At the risk of sounding solipsistic, a specific kind of psychotherapy has begun to offer some great help in this area. Like a good Millennial, I’ve had several therapists since my teens. The way I see it, therapy is kind of like dating in that we all communicate in different frequencies, so once we find someone who’s frequency is compatible with our own, we know it’s a relationship worth pursuing.

The very ideas of ‘frequencies’ and ‘energies’ always got under my skin. But getting sober has pushed me to really pay attention to the ways people make me feel, to figure out who in my life is making it more or less difficult to be myself. And having gone through these recovery programs, I pay closer attention to the quality of what people say — that is, how much of what they’re saying is from care and wisdom? And how much of it is simply a regurgitation of something they once heard and thought sounded nice, like a useful soundbite?

My current therapist works with the same organization that saw me through detox, rehab, a dual-diagnosis partial hospitalization program, etc. (Yeah, they’ve been good to me.) Luckily, this organization does not deal exclusively in the Christian programs, so they offer the expertise of educated professionals who can speak to the science behind practices that may be counted as spiritual — yoga, meditation, CBT — without ever needing to use that term. (Also like a good Millennial, I’m a pretty label- and ritual-averse, and prefer to look at the quality and benefits of individual practices rather than to any sets of behaviors or beliefs that seem prescribed or even remotely traditional.)

Once we start dealing with abstract ideas like ‘frequencies,’ the world of spirituality is pretty unavoidable — I’ll admit it, begrudgingly.

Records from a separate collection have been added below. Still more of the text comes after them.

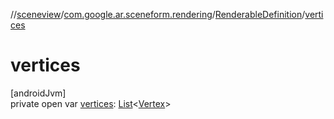//[sceneview](../../../index.md)/[com.google.ar.sceneform.rendering](../index.md)/[RenderableDefinition](index.md)/[vertices](vertices.md)

# vertices

[androidJvm]\
private open var [vertices](vertices.md): [List](https://developer.android.com/reference/kotlin/java/util/List.html)&lt;[Vertex](../-vertex/index.md)&gt;
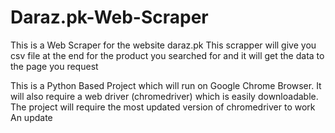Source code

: # Daraz.pk-Web-Scraper
This is a Web Scraper for the website daraz.pk This scrapper will give you csv file at the end for the product you searched for and it will get the data to the page you request

This is a Python Based Project which will run on Google Chrome Browser. It will also require a web driver (chromedriver) which is easily downloadable. The project will require the most updated version of chromedriver to work
An update

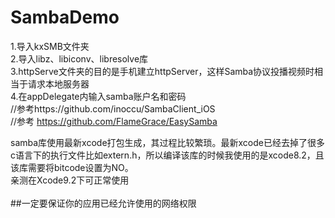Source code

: # SambaDemo

1.导入kxSMB文件夹<br>
2.导入libz、libiconv、libresolve库<br>
3.httpServe文件夹的目的是手机建立httpServer，这样Samba协议投播视频时相当于请求本地服务器<br>
4.在appDelegate内输入samba账户名和密码<br>
//参考https://github.com/inoccu/SambaClient_iOS<br>
//参考 https://github.com/FlameGrace/EasySamba<br>

samba库使用最新xcode打包生成，其过程比较繁琐。最新xcode已经去掉了很多c语言下的执行文件比如extern.h，所以编译该库的时候我使用的是xcode8.2，且该库需要将bitcode设置为NO。<br>
亲测在Xcode9.2下可正常使用<br>
<br>
##一定要保证你的应用已经允许使用的网络权限

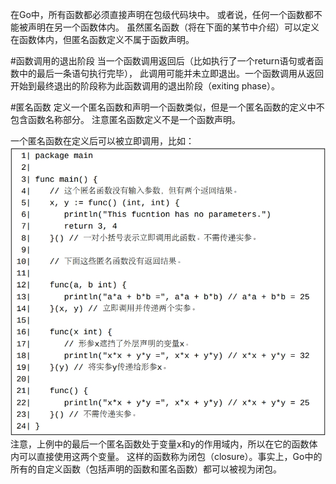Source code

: 在Go中，所有函数都必须直接声明在包级代码块中。 或者说，任何一个函数都不能被声明在另一个函数体内。 虽然匿名函数（将在下面的某节中介绍）可以定义在函数体内，但匿名函数定义不属于函数声明。

#函数调用的退出阶段
当一个函数调用返回后（比如执行了一个return语句或者函数中的最后一条语句执行完毕）， 此调用可能并未立即退出。一个函数调用从返回开始到最终退出的阶段称为此函数调用的退出阶段（exiting phase）。 

#匿名函数
定义一个匿名函数和声明一个函数类似，但是一个匿名函数的定义中不包含函数名称部分。 注意匿名函数定义不是一个函数声明。

一个匿名函数在定义后可以被立即调用，比如：
![](images/9-1.png)
注意，上例中的最后一个匿名函数处于变量x和y的作用域内，所以在它的函数体内可以直接使用这两个变量。 这样的函数称为闭包（closure）。事实上，Go中的所有的自定义函数（包括声明的函数和匿名函数）都可以被视为闭包。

If spirituality is the active belief in and tending to of a quality of life that exists beyond the material, the measurable, and the actionable — does it make me spiritual to strive to see beyond someone’s words and actions, and also beyond my own?

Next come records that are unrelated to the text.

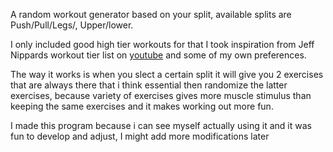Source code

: A random workout generator based on your split, available splits are Push/Pull/Legs/, Upper/lower.


I only included good high tier workouts for that I took inspiration from Jeff Nippards workout tier list on [youtube](https://www.youtube.com/watch?v=3ryh7PNhz3E&list=PLp4G6oBUcv8w8ujRtP5BtvJe8PXBwiTdl) and some of my own preferences.

The way it works is when you slect a certain split it will give you 2 exercises that are always there that i think essential then randomize the latter exercises,
because variety of exercises gives more muscle stimulus than keeping the same exercises and it makes working out more fun. 

I made this program because i can see myself actually using it and it was fun to develop and adjust, I might add more modifications later
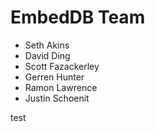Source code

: # EmbedDB Team

- Seth Akins
- David Ding
- Scott Fazackerley
- Gerren Hunter
- Ramon Lawrence
- Justin Schoenit

test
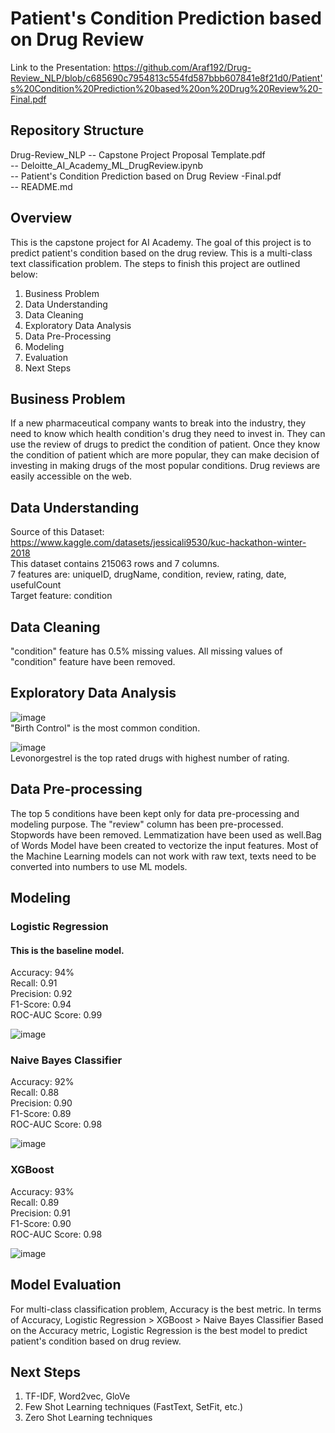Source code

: # Patient's Condition Prediction based on Drug Review

Link to the Presentation: 
https://github.com/Araf192/Drug-Review_NLP/blob/c685690c7954813c554fd587bbb607841e8f21d0/Patient's%20Condition%20Prediction%20based%20on%20Drug%20Review%20-Final.pdf

## Repository Structure
Drug-Review_NLP
-- Capstone Project Proposal Template.pdf \
-- Deloitte_AI_Academy_ML_DrugReview.ipynb \
-- Patient's Condition Prediction based on Drug Review -Final.pdf \
-- README.md

## Overview
This is the capstone project for AI Academy. The goal of this project is to predict patient's condition based on the drug review.
This is a multi-class text classification problem. The steps to finish this project are outlined below:
1. Business Problem
2. Data Understanding
3. Data Cleaning
4. Exploratory Data Analysis
5. Data Pre-Processing
6. Modeling
7. Evaluation
8. Next Steps

## Business Problem
If a new pharmaceutical company wants to break into the industry, they need to know which health condition's drug they need to invest in. 
They can use the review of drugs to predict the condition of patient. Once they know the condition of patient which are more popular, 
they can make decision of investing in making drugs of the most popular conditions. Drug reviews are easily accessible on the web.

## Data Understanding
Source of this Dataset: https://www.kaggle.com/datasets/jessicali9530/kuc-hackathon-winter-2018 \
This dataset contains 215063 rows and 7 columns. \
7 features are: uniqueID, drugName, condition, review, rating, date, usefulCount \
Target feature: condition

## Data Cleaning
"condition" feature has 0.5% missing values. All missing values of "condition" feature have been removed. 

## Exploratory Data Analysis
![image](https://user-images.githubusercontent.com/115564942/230515357-22b7eceb-822a-4b87-ac51-8991b1c716e3.png) \
"Birth Control" is the most common condition.

![image](https://user-images.githubusercontent.com/115564942/230515384-bf2e27e1-ad7a-463e-8488-4eb8c064f45e.png) \
Levonorgestrel is the top rated drugs with highest number of rating.

## Data Pre-processing
The top 5 conditions have been kept only for data pre-processing and modeling purpose. The "review" column has been pre-processed. Stopwords have been removed. Lemmatization have been used as well.Bag of Words Model have been created to vectorize the input features. Most of the Machine Learning models can not work with raw text, texts need to be converted into numbers to use ML models.

## Modeling
### Logistic Regression
#### This is the baseline model.
Accuracy: 94% \
Recall: 0.91 \
Precision: 0.92 \
F1-Score: 0.94 \
ROC-AUC Score: 0.99

![image](https://user-images.githubusercontent.com/115564942/230516149-ab9016aa-d969-46c8-9cef-08121ea4f577.png)

### Naive Bayes Classifier
Accuracy: 92% \
Recall: 0.88 \
Precision: 0.90 \
F1-Score: 0.89 \
ROC-AUC Score: 0.98 

![image](https://user-images.githubusercontent.com/115564942/230516179-aace6004-7185-496b-957f-3d7e819f25c2.png)

### XGBoost
Accuracy: 93% \
Recall: 0.89 \
Precision: 0.91 \
F1-Score: 0.90 \
ROC-AUC Score: 0.98

![image](https://user-images.githubusercontent.com/115564942/230516200-06ef19cb-2416-4c2a-9095-2996af064a44.png)

## Model Evaluation
For multi-class classification problem, Accuracy is the best metric. In terms of Accuracy, Logistic Regression > XGBoost > Naive Bayes Classifier
Based on the Accuracy metric, Logistic Regression is the best model to predict patient's condition based on drug review. 

## Next Steps
1. TF-IDF,  Word2vec, GloVe 
2. Few Shot Learning techniques (FastText, SetFit, etc.) 
3. Zero Shot Learning techniques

In sobriety, I’ve also found in myself a rejuvenated go-getter and the sense-of-self to recognize how annoying this can be. So I preemptively sent her an email, warning of my tendencies to control therapy sessions to quell my anxieties. I think she was impressed.

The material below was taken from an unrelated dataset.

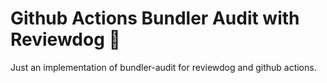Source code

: # Github Actions Bundler Audit with Reviewdog 🐶
Just an implementation of bundler-audit for reviewdog and github actions.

She also sees through my arch observations and the red herrings I try passing for epiphanies.

“I’m learning, is much more than simply physical and mental health”

So she’s taken those tools away from me in a form of hypnotherapy that deals with Internal Family Systems (IFS). Here, the philosophy is that we develop coping mechanisms — substance abuse, excessive self-blame, avoidant wordplay — to protect the Self that sticks around even after we don’t need them. It’s what fuels my depression and makes me feel alone when I can’t pour myself a drink when I feel unable to effect positive change in my life. By addressing these mechanisms through acknowledgment and acceptance, we can retire them and continue to grow.

This growth, I’m learning, is much more than simply physical and mental health. Be it the Freudian Unconscious, the Jungian Shadow, the Soul, whatever, the Me that is more than destructive behavior and automatic response to stimuli needs tending.

And so far, it’s working.

When I find myself asking what I can do to be a more complete person, I can say ‘thank you’ to the parts of me that tell me I’m alone and nothing matters and there’s no God looking out for my wellbeing. And then I can push through that and remind myself that writing and making art and sharing myself with others are the closest things to feeling whole that I’ve ever known. And that it’s enough for now.

But still, the program likes to hear things put in its own terms and parts of me still like to please, despite my better judgment. So as far as church goes, I’ll take Rothko’s Chapel. Prayers and chants? North’s score in ‘2001: A Space Odyssey.’ Whitman’s ‘Song of Myself.’ I’ll take that racing-heart, is-this-the-sublime? feelings over booze.

And the god of my understanding? Recognizing — below the frequencies of anxieties that have failed to grow with me in sobriety — that actually, I am ok.

If that makes me spiritual, so be it. But I’m not convinced.